STEP 1: Where to Begin
To be a gestational carrier there are a few very important requirements you must meet.
- At least one healthy pregnancy without any difficulties
- Healthy BMI and general health
- US citizen
- Age 21-40
- Healthy and stable lifestyle
Once you have met the necessary requirements, the next step is to apply with an agency. There are forms that you will need to fill out to help the Intended Parents learn about you and your beautiful family. Most of the questions will ask for insight regarding your prenatal and lifestyle history. Secondly, you need to visit your OBGYN for medical clearance. Don’t worry – your agency will help you get through this process.
- Fill out Surrogate Profile
- OBGYN Clearance Letter
- Schedule a virtual meeting with a clinical coordinator
STEP 2: The Matching Process
Once you have filled out all the forms and met with your clinical coordinator to discuss this journey in detail, it is time to find a match. As a Surrogate, you also get to decide what type of family you are matched with. The Intended Parents review the profile that you have created and request to meet you prior to starting a medical screen. It is important to have chemistry and to be on the same page about a few important topics such as selective reduction, medical abortion and genetic testing. Your agency will support you through this process.

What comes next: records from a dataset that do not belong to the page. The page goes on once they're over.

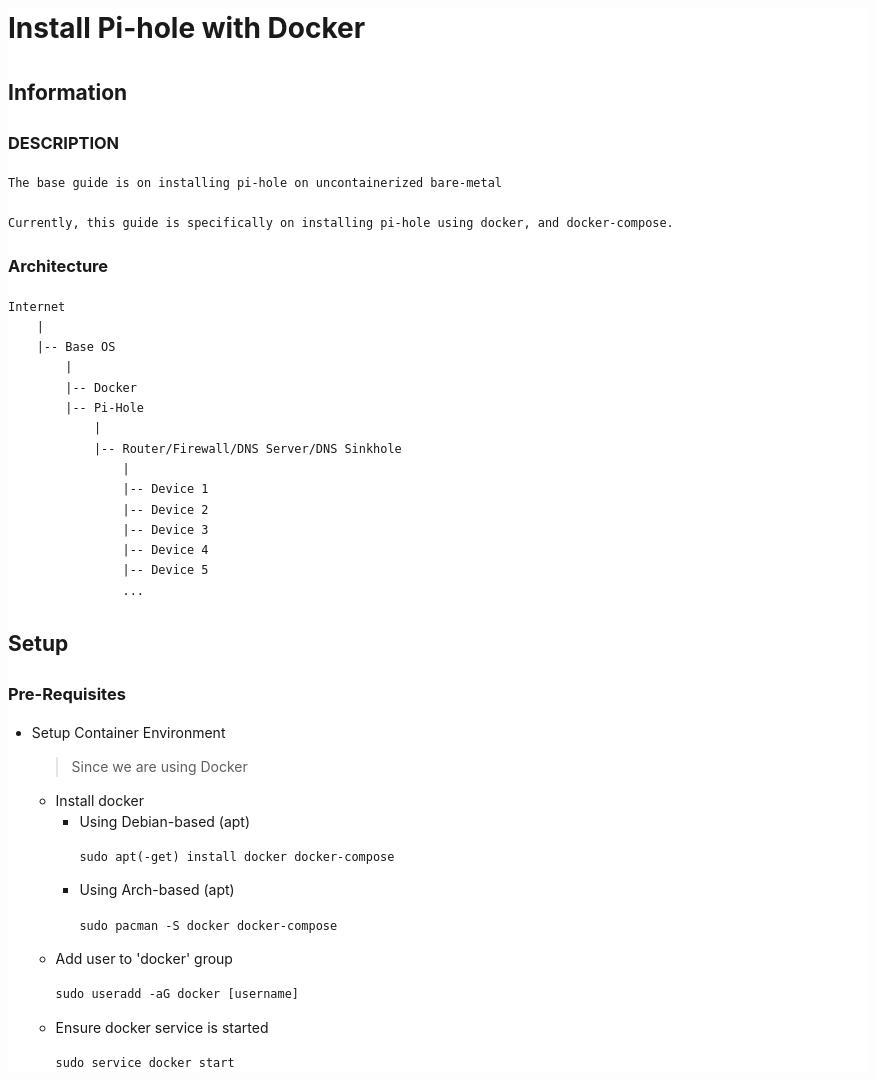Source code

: # Install Pi-hole with Docker

## Information

### DESCRIPTION
```
The base guide is on installing pi-hole on uncontainerized bare-metal

Currently, this guide is specifically on installing pi-hole using docker, and docker-compose.
```

### Architecture
```
Internet
    |
    |-- Base OS
        |
        |-- Docker
        |-- Pi-Hole
            |
            |-- Router/Firewall/DNS Server/DNS Sinkhole
                |
                |-- Device 1
                |-- Device 2
                |-- Device 3
                |-- Device 4
                |-- Device 5
                ...
```

## Setup

### Pre-Requisites
- Setup Container Environment
    > Since we are using Docker
    - Install docker
        - Using Debian-based (apt)
            ```console
            sudo apt(-get) install docker docker-compose
            ```
        - Using Arch-based (apt)
            ```console
            sudo pacman -S docker docker-compose
            ```
    - Add user to 'docker' group
        ```console
        sudo useradd -aG docker [username]
        ```
    - Ensure docker service is started
        ```console
        sudo service docker start
        ```
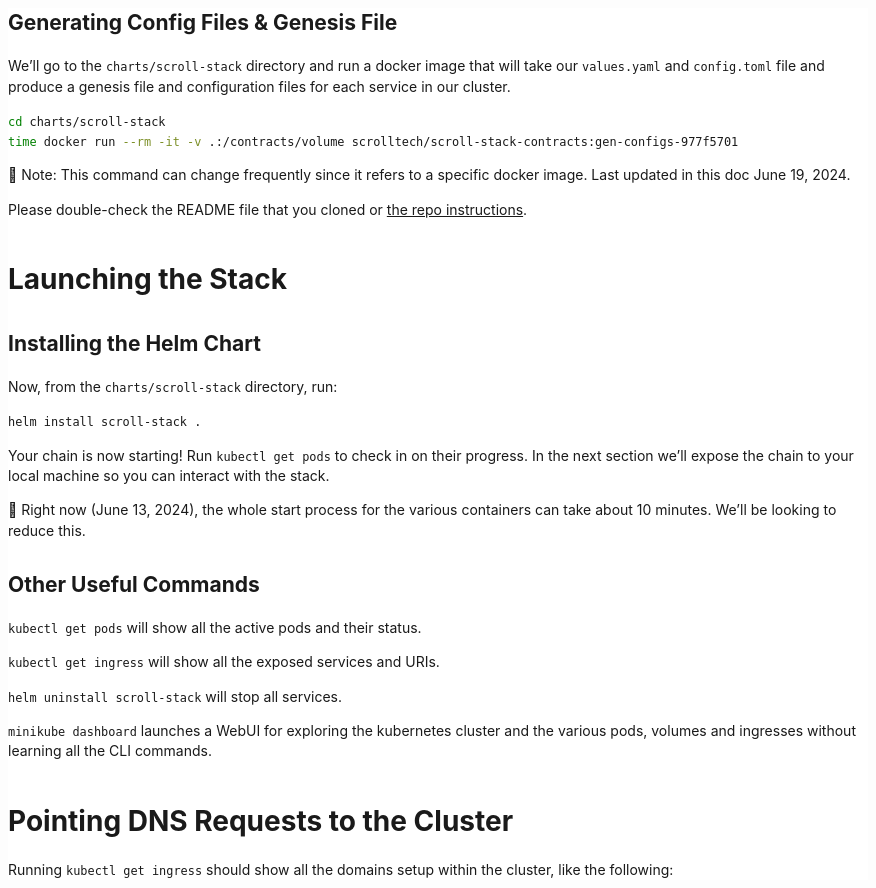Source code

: ## Generating Config Files & Genesis File

We’ll go to the `charts/scroll-stack` directory and run a docker image that will take our `values.yaml` and `config.toml` file and produce a genesis file and configuration files for each service in our cluster.

```bash
cd charts/scroll-stack
time docker run --rm -it -v .:/contracts/volume scrolltech/scroll-stack-contracts:gen-configs-977f5701
```

<aside>
🚧 Note: This command can change frequently since it refers to a specific docker image. Last updated in this doc June 19, 2024.

Please double-check the README file that you cloned or [the repo instructions](https://github.com/scroll-tech/scroll-sdk?tab=readme-ov-file#generate-the-config-files).

</aside>

# Launching the Stack

## Installing the Helm Chart

Now, from the `charts/scroll-stack` directory, run:

```bash
helm install scroll-stack .
```

Your chain is now starting! Run `kubectl get pods` to check in on their progress. In the next section we’ll expose the chain to your local machine so you can interact with the stack.

<aside>
🚧 Right now (June 13, 2024), the whole start process for the various containers can take about 10 minutes. We’ll be looking to reduce this.

</aside>

## Other Useful Commands

`kubectl get pods` will show all the active pods and their status.

`kubectl get ingress` will show all the exposed services and URIs.

`helm uninstall scroll-stack` will stop all services.

`minikube dashboard` launches a WebUI for exploring the kubernetes cluster and the various pods, volumes and ingresses without learning all the CLI commands.

# Pointing DNS Requests to the Cluster

Running `kubectl get ingress` should show all the domains setup within the cluster, like the following:
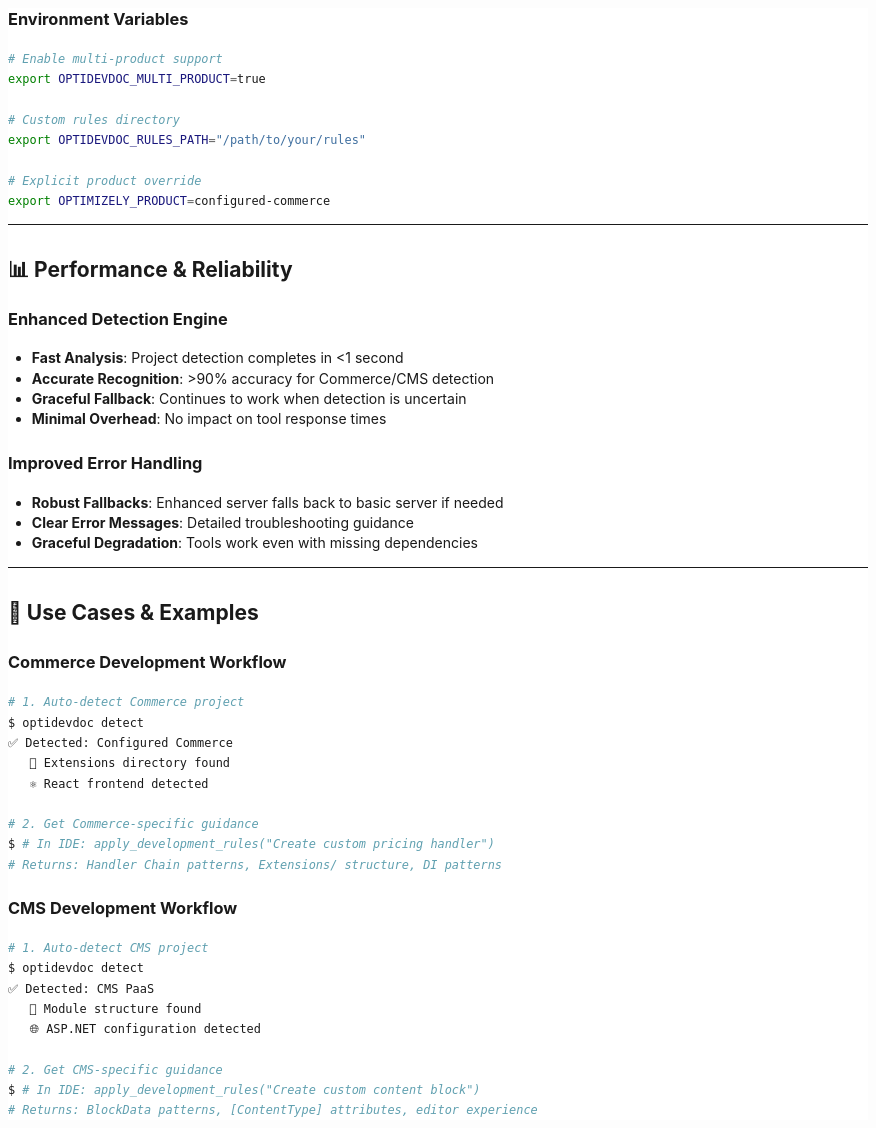 ### **Environment Variables**
```bash
# Enable multi-product support
export OPTIDEVDOC_MULTI_PRODUCT=true

# Custom rules directory
export OPTIDEVDOC_RULES_PATH="/path/to/your/rules"

# Explicit product override
export OPTIMIZELY_PRODUCT=configured-commerce
```

---

## 📊 **Performance & Reliability**

### **Enhanced Detection Engine**
- **Fast Analysis**: Project detection completes in <1 second
- **Accurate Recognition**: >90% accuracy for Commerce/CMS detection
- **Graceful Fallback**: Continues to work when detection is uncertain
- **Minimal Overhead**: No impact on tool response times

### **Improved Error Handling**
- **Robust Fallbacks**: Enhanced server falls back to basic server if needed
- **Clear Error Messages**: Detailed troubleshooting guidance
- **Graceful Degradation**: Tools work even with missing dependencies

---

## 🎯 **Use Cases & Examples**

### **Commerce Development Workflow**
```bash
# 1. Auto-detect Commerce project
$ optidevdoc detect
✅ Detected: Configured Commerce
   🛒 Extensions directory found
   ⚛️ React frontend detected

# 2. Get Commerce-specific guidance
$ # In IDE: apply_development_rules("Create custom pricing handler")
# Returns: Handler Chain patterns, Extensions/ structure, DI patterns
```

### **CMS Development Workflow**  
```bash
# 1. Auto-detect CMS project
$ optidevdoc detect
✅ Detected: CMS PaaS
   📝 Module structure found
   🌐 ASP.NET configuration detected

# 2. Get CMS-specific guidance
$ # In IDE: apply_development_rules("Create custom content block")
# Returns: BlockData patterns, [ContentType] attributes, editor experience
```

Step 3: The Medical Screen
Once you have met a family that you are excited about working with, the first step is to meet the Reproductive Endocrinologist and Infertility Specialist. The REI will review all of your prenatal records and conduct a thorough screening to ensure you are healthy and pregnancy will not cause you harm. It is important to be honest about past pregnancies to ensure you don’t have any issues with future pregnancies. Most clinics have a similar medical screen.
- Consultation with REI
- Physical Exam
- General health Labs (CBC, Vitamin D, TSH)
- Pelvic Ultrasound to look at anatomy
- Infectious Disease Screening
- Drug test
Most of the tests are familiar; however, the sono histogram can be a new test. The sono histogram is an office exam done after your menses to ensure that the inside of the uterine cavity is normal and optimal for pregnancy. The test is done using a speculum and an ultrasound. The inside of the uterus is filled with water to make sure everything is ok for implantation. The pain level is similar to a pap smear and you will be able to drive home. You have to pass the medical screen to be able to move on to the next step.
Step 4: Psychological Screen
This is a very important screen for the surrogacy journey. Being a gestational carrier is a commitment and it is important that you are psychologically prepared. The psychologist is looking for evidence of depression, anxiety and making sure this is a positive choice for you and there is no coercion. Surrogate mothers should align with altruistic, humanitarian motivations as much as the financial motivations.
Step 5: Legal Contract
Each gestational carrier is assigned their very own attorney to navigate through the rules and responsibilities of surrogacy. It is important to know that it is a priority for you to completely understand the process, procedures, and all legal documents that you will be signing. Your benefits package and responsibilities will be listed in your legal contract. Take time to read it and discuss it with your attorney.
Step 6: Preparing for the Embryo Transfer
You are finally ready for your cycle to begin. Usually, the medication will begin after a period and each physician has their own protocol. You will receive a calendar from your clinical coordinator to help organize the medication you will have to take daily. You will be using some form of estradiol and progesterone to get your endometrial lining ready for the transfer. Some of these medications are injections and it is essential to take them at the same time everyday. Once the lining is perfect an embryo transfer will be scheduled. The embryo transfer is a very safe procedure that takes about 30 min. The doctor will insert a speculum and thread the embryos through the cervix using ultrasound guidance. You will be able to watch this on a screen. The pregnancy test is scheduled for 10 days after the embryo transfer.
Step 7: What Happens after the Embryo Transfer
If you test positive after the embryo transfer it is the most wonderful feeling knowing you have succeeded and you are one step closer to helping a couple realize their dream of forming a family. It is most crucial to continue all medication until otherwise instructed.
Being a gestational carrier is a special blessing that only mothers can experience. As an agency Simple Steps Fertility is committed to providing support, comfort and safety throughout your pregnancy and postpartum care.